What is needed in a full program proposal to KITP? 

A successful full proposal needs to contains the following:

  1. A clearly motivated scientific case (3 pages at most) that explains the background to the broader physics audience, the specifics for the specialists on the board, and why you think the time is ripe for progress.
  2. Commitments from at least 3 people to be coordinators. A program will not succeed if there is not at least one well-organized coordinator in residence all the time. The best programs have 2–3 coordinators in residence all the time. 
  3. No more than a page, describing your plans for recruiting and inviting a diverse pool of program applicants to your program. Explain how you will create an inclusive environment during your program. How will you encourage collaboration among the participants who do not know each other and who will have distinct and disparate personal and intellectual biographies?
  4. A sense that the community agrees this program is a good idea.
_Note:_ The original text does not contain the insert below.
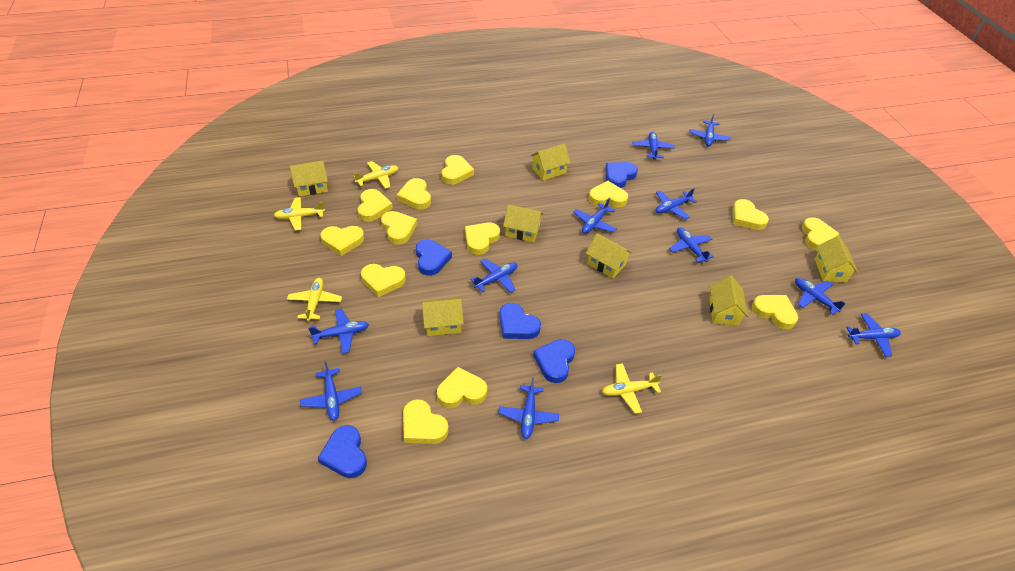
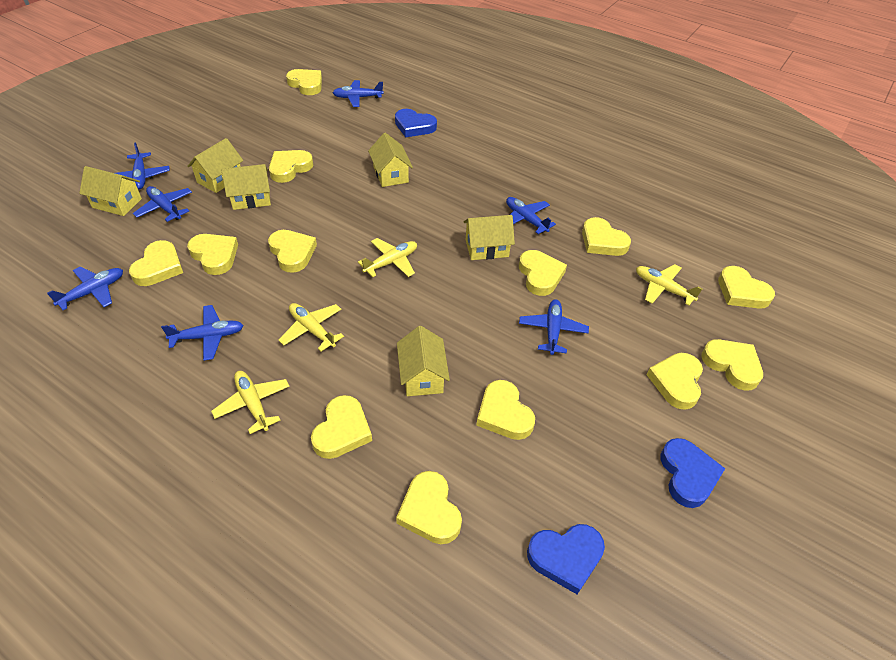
blue heart: 5 -> 3
blue plane: 11 -> 7
yellow house: 7 -> 6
This is usually accomplished by sending your draft to the community and asking them a few questions:
    • Is the program description broad enough or are some vital subfields missing?
    • If such a program were run, what would be your interest in a stay of three weeks or longer?  Since no commitments can be made, this is just a preliminary head count.
  5. A justification as to how long a program you feel is needed.
  6. Whether or not and why you would like to use one of your program weeks for a 4–5 day conference.
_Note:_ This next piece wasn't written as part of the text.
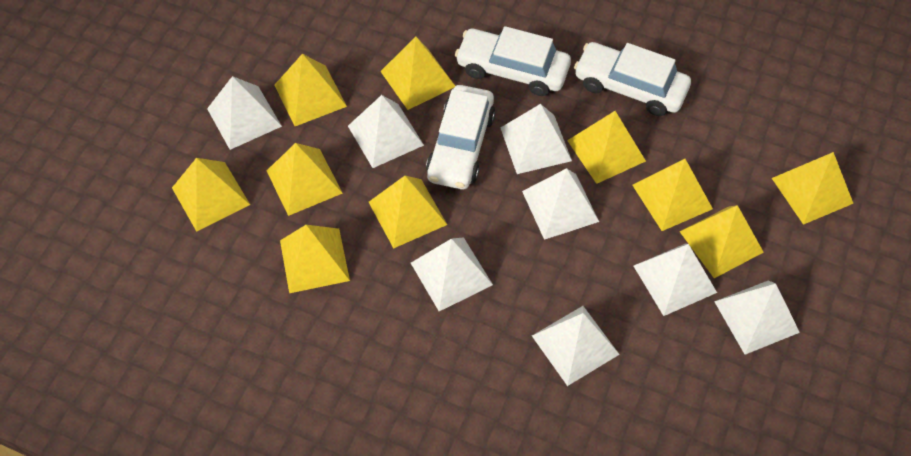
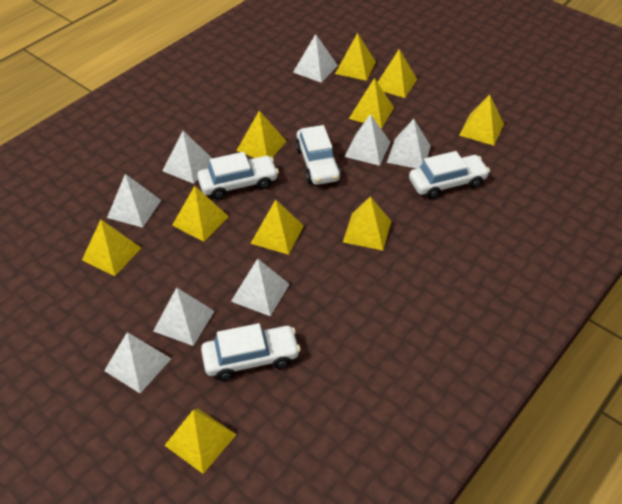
white car: 3 -> 4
Questions the Advisory Board tends to ask:

  1. Is there really an argument that scientific progress will be made because of the program? Is the time ripe?
  2. Are these the right coordinators? Will they really show up? Will they attract the community?
  3. Have the coordinators shown strong interest in achieving a diverse program?
  4. When was the last time this community was at the KITP? If recently, why do they need to come again so soon?
  5. Is the community large enough to populate the program?